Worried that you're vulnerable to Logjam, the latest hack that that lets attackers steal private information via your browser? Here's how to check whether you're at risk, and what Logjam does.
Logjam is similar to the recent FREAK attack that targeted browsers. It exploits a bug in TLS (Transport Layer Security) protocol that encrypts traffic between browsers and web servers. Attackers can use that bug to launch a man-in-the-middle attack that grabs traffic, then decrypts it. Everything you send over the Internet, they can see, including private information, passwords, and more.
Researchers who uncovered the flaw say that approximately 7 percent of all Web sites, and many mail servers are vulnerable.
Is your browser vulnerable? There's a simple way to find out. Simply visit the weakdh.org Web site. If your browser is vulnerable, you'll get a warning and be told to upgrade your browser to the latest version.

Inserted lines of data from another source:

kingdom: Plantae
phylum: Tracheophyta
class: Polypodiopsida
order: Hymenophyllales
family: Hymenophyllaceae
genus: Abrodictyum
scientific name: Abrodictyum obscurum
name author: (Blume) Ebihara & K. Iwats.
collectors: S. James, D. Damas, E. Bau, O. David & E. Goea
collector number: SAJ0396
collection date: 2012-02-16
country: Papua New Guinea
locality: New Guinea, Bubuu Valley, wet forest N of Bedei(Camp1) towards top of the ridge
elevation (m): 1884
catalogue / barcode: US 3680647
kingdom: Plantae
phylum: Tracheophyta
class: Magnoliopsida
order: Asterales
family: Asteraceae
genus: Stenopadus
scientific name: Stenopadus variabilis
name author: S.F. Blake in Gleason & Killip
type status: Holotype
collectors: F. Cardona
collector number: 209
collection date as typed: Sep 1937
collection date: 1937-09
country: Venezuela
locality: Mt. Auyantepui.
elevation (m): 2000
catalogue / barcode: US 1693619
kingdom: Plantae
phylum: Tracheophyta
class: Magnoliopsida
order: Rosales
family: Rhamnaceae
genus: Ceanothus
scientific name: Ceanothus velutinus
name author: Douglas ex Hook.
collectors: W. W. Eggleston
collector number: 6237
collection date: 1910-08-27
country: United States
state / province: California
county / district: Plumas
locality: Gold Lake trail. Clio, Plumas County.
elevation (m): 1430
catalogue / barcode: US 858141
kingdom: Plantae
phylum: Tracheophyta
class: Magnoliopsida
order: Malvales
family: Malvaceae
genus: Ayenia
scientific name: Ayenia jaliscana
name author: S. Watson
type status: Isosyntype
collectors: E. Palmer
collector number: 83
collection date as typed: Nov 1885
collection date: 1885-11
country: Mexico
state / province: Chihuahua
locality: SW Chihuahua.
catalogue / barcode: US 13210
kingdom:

Unfortunately, as I write this that generally won't work. Most browsers have yet to issue patches that fix the Logjam vulnerability. I tried Chrome, for example, and no upgrades were available that fixed it. Computerworld reports that as of late Wednesday, the only browser that had been patched was Internet Explorer 11.
You can also check if a Web server is vulnerable. Head to the Guide to Deploying Diffie-Hellman for TLS, type in a server address, and you'll see whether it's vulnerable.